"BU ERTUĞRUL ÖZKÖK İÇİN SON MEYDAN MUHAREBESİ!... AYDIN DOĞAN KENDİSİNİ KURTARIR DA ÖZKÖK VE SANDALDAKİLER NE YAPACAK?.... BELKİ DE HEP BERABER!...." FEHMİ KORU ERTUĞRUL ÖZKÖK'E HANGİ GAZETENİN ADRESİNİ GÖSTERDİ?....

Fehmi Koru, geçen nisan ayından bu yana siyasetteki bütün tercihlerinin yanlış çıktığını söylediği Doğan Grubu'nun amiral gazetesi Hürriyet'in sandala çevrildiğini iddia etti. İşte "Son meydan muharebesi" başlıklı o yazı.

Son meydan muharebesi


Ertuğrul Özkök dün şu satırlarla başlamıştı yazısına: "Geçen pazar gününden beri birçok gazeteci arkadaşım aradı. Hemen hepsi endişeyle aynı soruyu soruyordu: / 'Okudun mu?' / Hemen hepsi, o meşum son cümleye dikkatimi çekiyordu. / Hükümete çok yakın bir köşe yazarı, Hürriyet'i ve Doğan Grubu'nu açık açık tehdit ediyordu. / 'Türban konusundaki muhalefetiniz yüzünden basın dışı çıkarlarınız zedelenir.' / Bu cümleyi onun kaleminden ilk defa okumuyorduk. / O nedenle fazla ciddiye de almamıştım. / Ancak dün Başbakan Tayyip Erdoğan'ı AKP Grup toplantısında dinlerken şunu anladım. / O tehdidi ciddiye almalıymışız."


Emin Çölaşan'ı gazeteden kovduktan sonra meydana gelen boşluğu kendisi doldurmaya çalışıyor Ertuğrul Özkök ve üslubu da giderek kovduğu yazarına benziyor. Ancak yukarıdaki satırlar Çölaşan taklidi değil; Cumhuriyet'ten Hikmet Çetinkaya üslubu... Açın Cumhuriyet'i önünüze, okuyun herhangi bir Hikmet Çetinkaya cümlesini ve yukarıda satırlarla bir karşılaştırın...


Kafka'nın bir sabah farklı bir yaratık olarak uyanan Gregor Samsa'sı gibi Özkök; tek farkı, bir gün Çölaşan, başka bir gün Çetinkaya olarak uyanıyor...


Olayı çarpıtması bile aynı.


Adını vermeden geçiştirdiği köşe yazarı kim olabilir acaba? Tırnak içinde aktardığı "Türban konusundaki muhalefetiniz yüzünden basın dışı çıkarlarınız zedelenir" cümlesi üslubuma hiç uymuyor, böyle bir düşünce aklımın ucundan bile geçmediği için üzerime alınmam için de bir sebep yok.

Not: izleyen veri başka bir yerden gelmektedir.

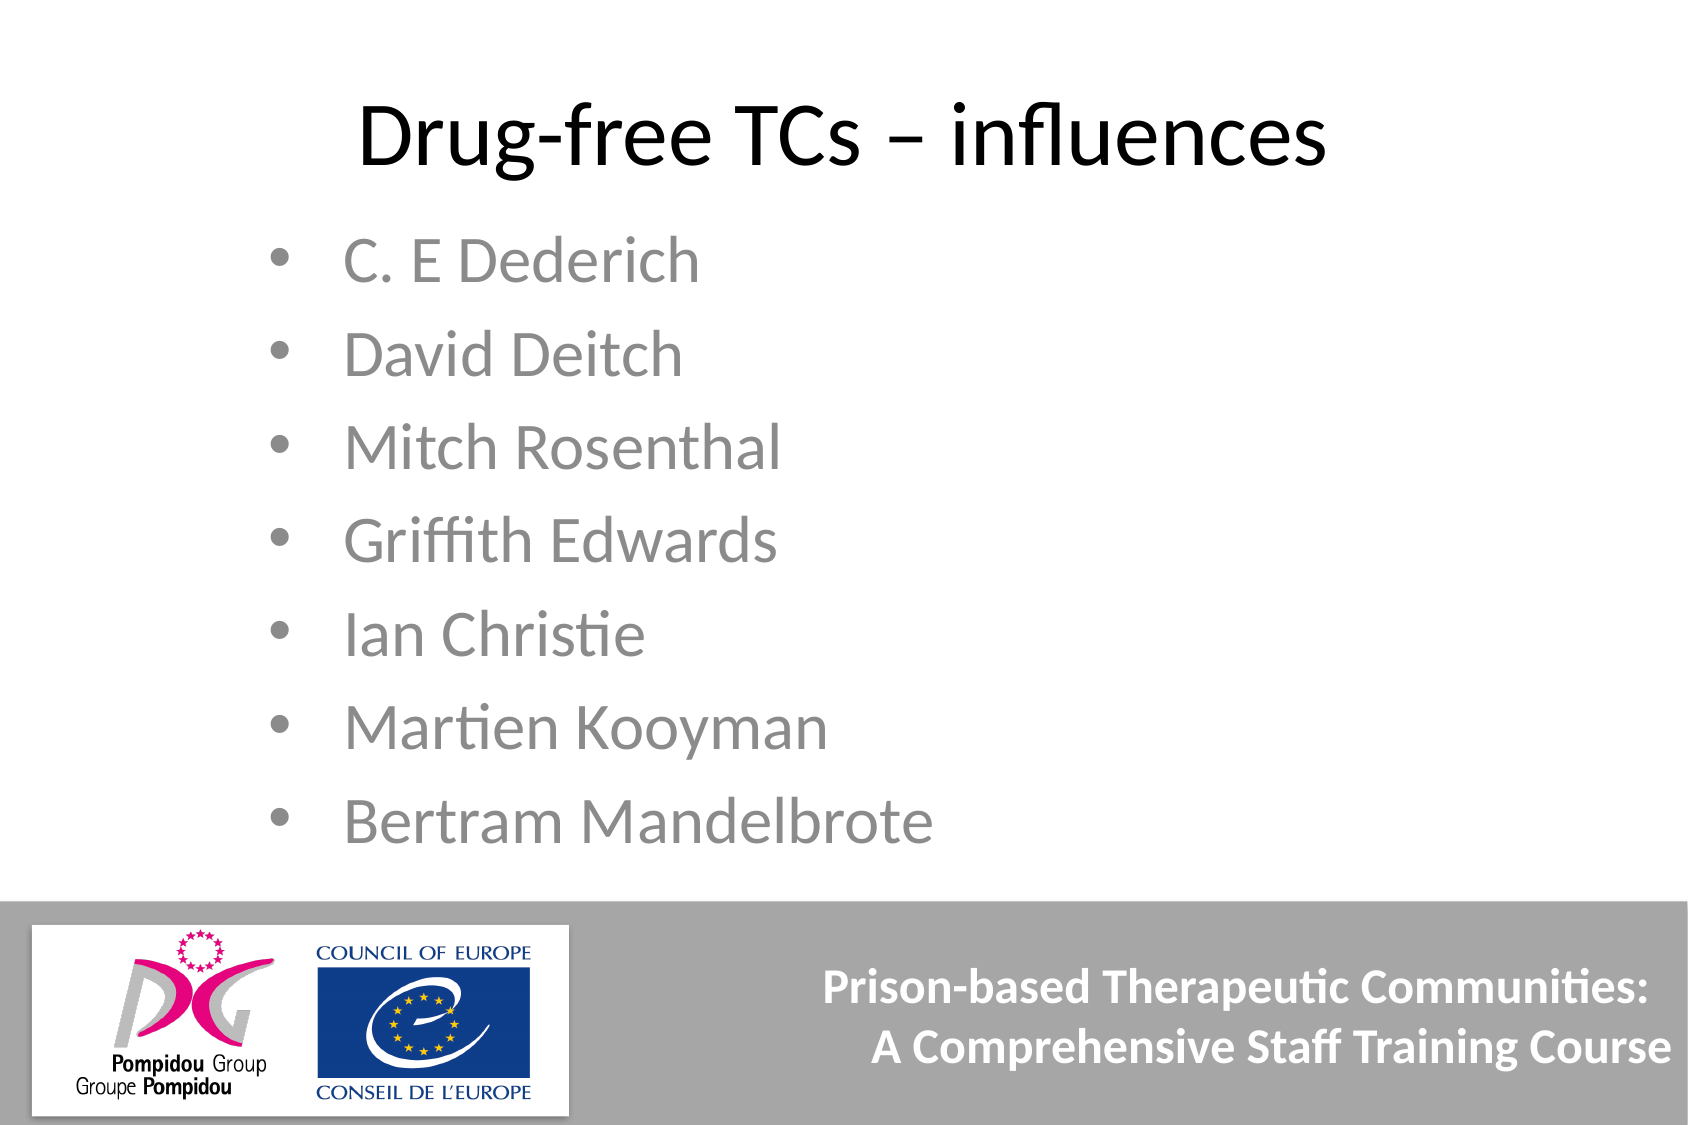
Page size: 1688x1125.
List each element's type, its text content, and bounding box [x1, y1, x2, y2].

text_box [0, 901, 1688, 1125]
title Drug-free TCs – influences [126, 62, 1561, 195]
subtitle C. E Dederich David Deitch Mitch Rosenthal Griffith Edwards Ian Christie Martien Kooyman Bertram Mandelbrote [253, 208, 1435, 898]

Başbakanı en son üç-dört ay önce bir gezisinde gördüğüm, bakanların çoğunu tanımadığım için 'hükümete çok yakın bir köşe yazarı' sıfatı da üzerime tam oturmuyor.


"Pazar günü" diyor Ertuğrul Özkök, 'meşum son cümle' diye anıyor o 'tehdidi'. Acaba yine de benim yazım olabilir mi kast ettiği? O merakla pazar günü burada çıkan yazıma bakıyorum. "Aman canım, bana ne?" diye soran son cümlem değil, ama onunla irtibatlı bir üstteki cümleye takılmış olmalı. Okuyalım: "Sadece bir medya grubuna sahip değil Aydın Doğan, hemen her alanda ekonomik çıkarları var. Bu akılla yola devam ederlerse yalnızca medyadaki itibarları elden gitmiş olmayacak..."


'İtibar' sözcüğünün öne çıkarıldığı bu cümlede, bırakın 'açık açık tehdit' denilmeyi hak eden, herhangi bir 'tehdit' kokusu var mı? Daha önce de defalarca dikkat çektiğim garabet burada kast ettiğim: "Hükümetin sağladığı istikrar patronlara ekstra zenginlik getiriyor; Aydın Doğan'ın gazeteleri ve televizyon kanalları ülkeyi istikrarsızlığa iten yayınlar yapıyor ve bu da patronlarının çıkarlarına aykırı. Bu ne yaman çelişki?"